[WHAT YOU WILL DO]
Locate every line in the entries below that contains the word "with", matching case exactly, and copy each of those lines.
○ ○ ○ ○
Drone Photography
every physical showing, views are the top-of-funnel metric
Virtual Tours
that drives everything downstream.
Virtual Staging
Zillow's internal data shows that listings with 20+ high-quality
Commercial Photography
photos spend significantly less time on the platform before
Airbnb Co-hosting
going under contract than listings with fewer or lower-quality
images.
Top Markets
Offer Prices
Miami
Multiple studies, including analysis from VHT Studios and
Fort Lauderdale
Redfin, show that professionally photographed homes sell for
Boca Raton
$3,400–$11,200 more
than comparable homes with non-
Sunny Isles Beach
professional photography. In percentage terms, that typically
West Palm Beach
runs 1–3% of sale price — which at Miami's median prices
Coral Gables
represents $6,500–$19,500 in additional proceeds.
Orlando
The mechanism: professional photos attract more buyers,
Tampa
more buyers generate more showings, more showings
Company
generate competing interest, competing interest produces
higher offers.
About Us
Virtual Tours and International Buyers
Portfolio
○ ○ ○ ○
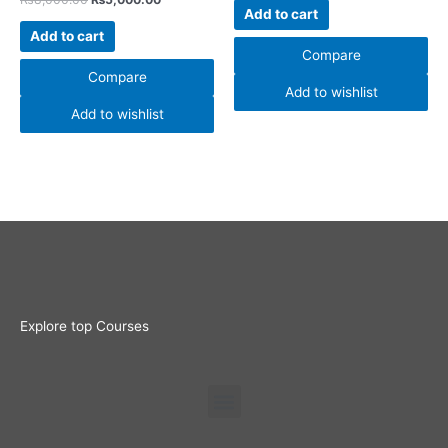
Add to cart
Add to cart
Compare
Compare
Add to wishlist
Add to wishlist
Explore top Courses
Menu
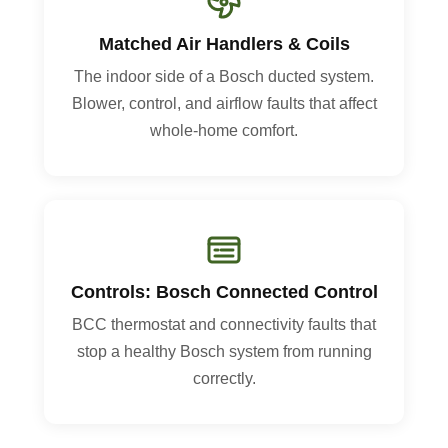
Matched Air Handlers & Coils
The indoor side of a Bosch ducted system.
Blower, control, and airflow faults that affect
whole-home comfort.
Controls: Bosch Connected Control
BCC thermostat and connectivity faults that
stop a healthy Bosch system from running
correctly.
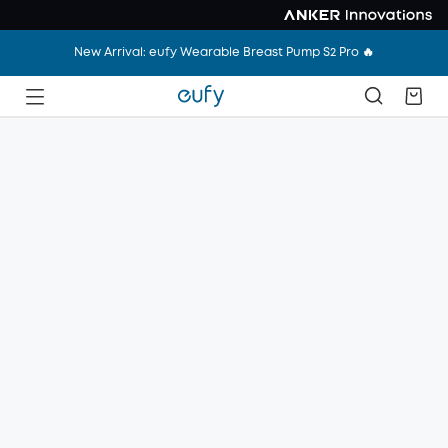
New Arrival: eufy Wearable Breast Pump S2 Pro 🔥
○ ○ ○ ○
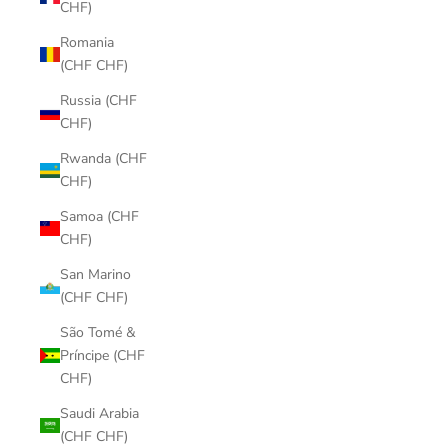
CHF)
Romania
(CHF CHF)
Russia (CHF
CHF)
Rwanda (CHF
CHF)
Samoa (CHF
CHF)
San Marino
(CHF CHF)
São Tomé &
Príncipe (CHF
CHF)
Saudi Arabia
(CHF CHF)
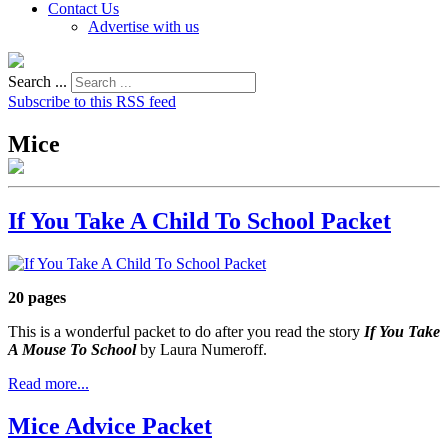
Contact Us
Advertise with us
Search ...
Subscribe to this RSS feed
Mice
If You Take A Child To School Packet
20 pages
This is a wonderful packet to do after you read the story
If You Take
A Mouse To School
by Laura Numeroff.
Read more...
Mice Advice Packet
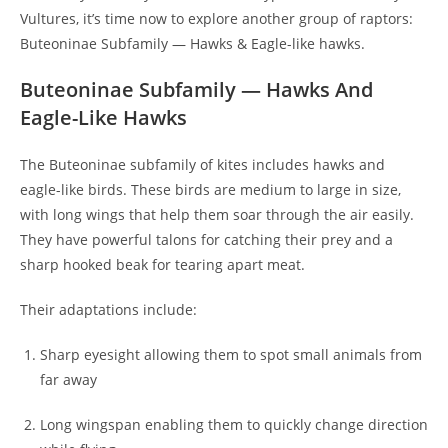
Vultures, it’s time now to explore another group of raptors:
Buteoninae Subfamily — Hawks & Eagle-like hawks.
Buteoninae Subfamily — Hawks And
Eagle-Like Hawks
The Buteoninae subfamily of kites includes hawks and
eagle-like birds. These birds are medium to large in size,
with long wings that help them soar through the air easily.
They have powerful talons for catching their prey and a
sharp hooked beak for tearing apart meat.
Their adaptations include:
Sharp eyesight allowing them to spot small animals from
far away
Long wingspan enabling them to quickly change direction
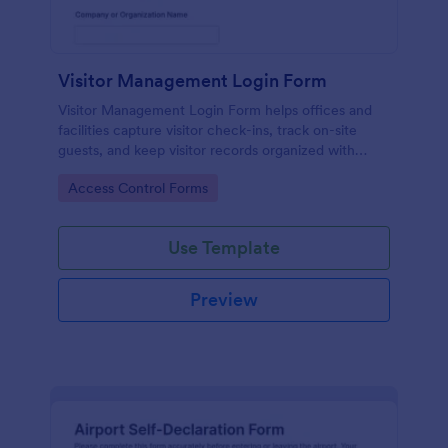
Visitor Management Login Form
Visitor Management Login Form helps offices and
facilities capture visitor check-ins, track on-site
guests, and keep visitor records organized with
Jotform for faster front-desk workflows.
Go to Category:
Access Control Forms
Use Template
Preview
○ ○ ○ ○
[ANSWER FOR THIS EXERCISE]
Zillow's internal data shows that listings with 20+ high-quality
going under contract than listings with fewer or lower-quality
than comparable homes with non-
Advertise with us
with long wings that help them soar through the air easily.
guests, and keep visitor records organized with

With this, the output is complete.